Period of poll is specified by deadlock_check_timeout_sec
parameter (default value is 5 seconds).
Local lock graphs are combined into global lock graph which is analyzed for presence of loops.
A loop in lock graph means distributed deadlock. Monitor function tries to resolve deadlock by canceling one or more backends
involved in the deadlock loop (using pg_cancel_backend
function, which is not actually terminate backend but tries to cancel current query).
As far as not all backends are blocked in active query state, it may be needed send cancel several times.

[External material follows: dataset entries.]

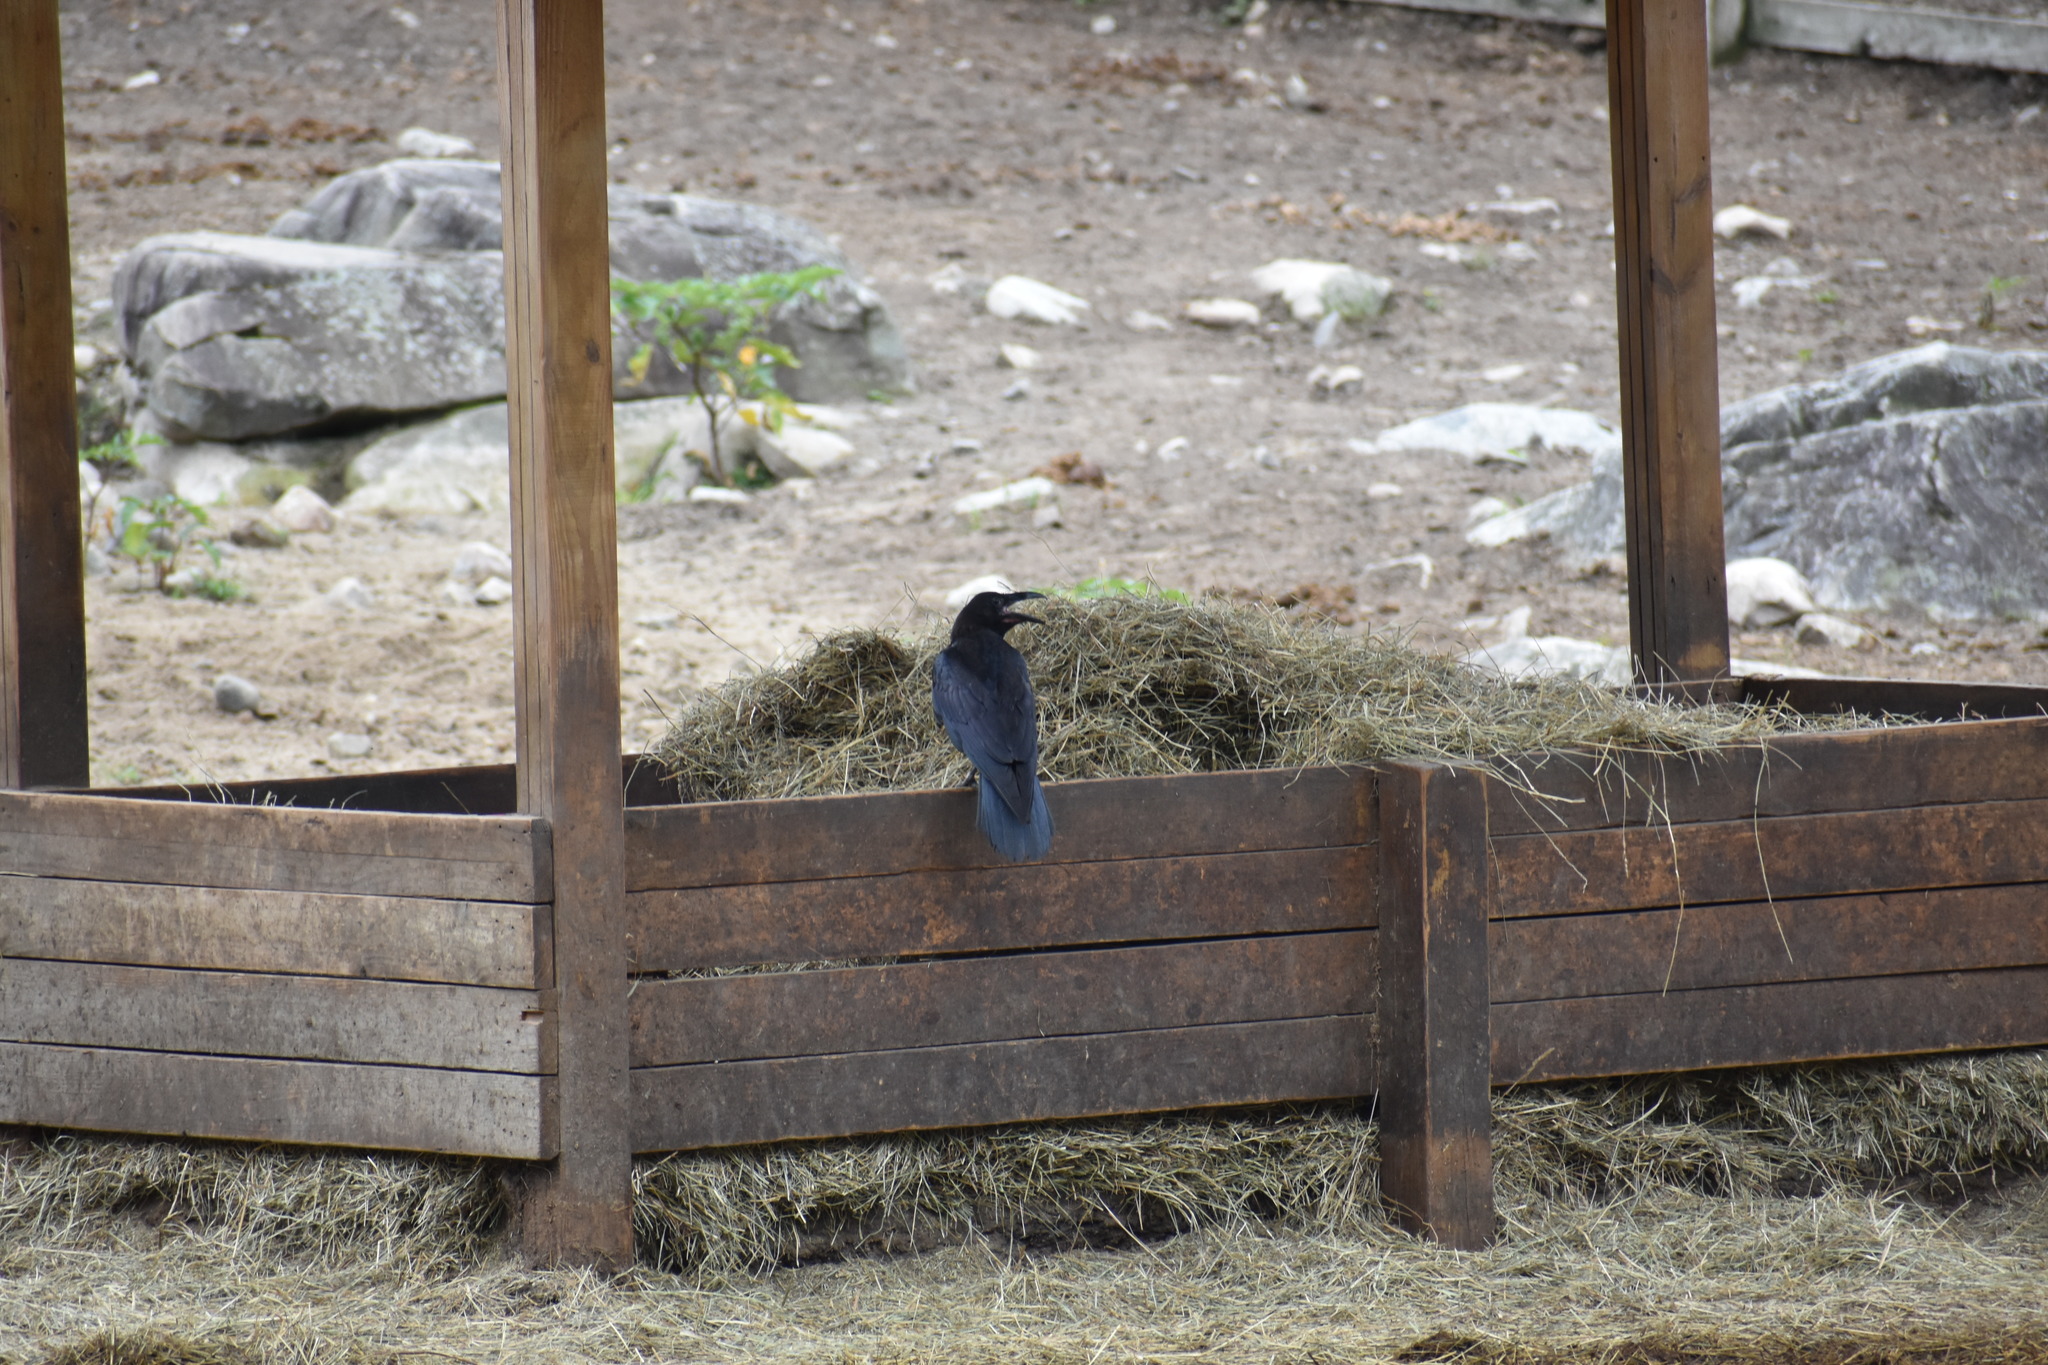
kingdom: Animalia
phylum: Chordata
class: Aves
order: Passeriformes
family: Corvidae
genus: Corvus
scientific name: Corvus corax
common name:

Right now canceled backend is randomly chosen within
deadlock loop.
Local local graphs collected from all nodes do not form consistent global snapshot, so there is possibility of false deadlocks: edges in deadlock loop correspond to different moment of times. To prevent false deadlock detection, monitor function doesn't react on detected deadlock immediately. Instead of it, previous deadlock loop located at previous iteration is compared with current deadlock loop and only if them are equal, then deadlock is reported and recovery is performed.
If some node is unreachable then monitor function prints correspondent error message and retries access until
rm_node_timeout_sec
timeout expiration. After it node is removed from the cluster using shardman.rm_node
function.
If redundancy level is non-zero, then primary partitions from the disabled node are replaced with replicas.
When using vanilla PostgreSQL, local changes are handled by PostgreSQL as usual
-- so if you queries touch only only node, you are safe. Distributed
transactions for postgres_fdw
are provided by patched postgres, but
that's largely work in progress:
postgres_fdw.use_twophase = on
GUC turns on 2PC commit, but resolving procedure is fully manual for now, and replicas don't receivePREPARE
yet.track_global_snapshots
andpostgres_fdw.use_global_snapshots
GUCs control distrubuted snapshot manager, providingsnapshot isolation
transaction isolation level.
The only shardlord's state is tables with metadata mentioned above. They can be replicated (with physical or logical replication) to some other node, which can be made new shardlord at any moment.
- You should not touch
sync_standby_names
manually while using pg_shardman. - The shardlord itself can't be worker node for now.
- All limitations of
pg_pathman
, e.g. we don't support global primary keys and foreign keys to sharded tables.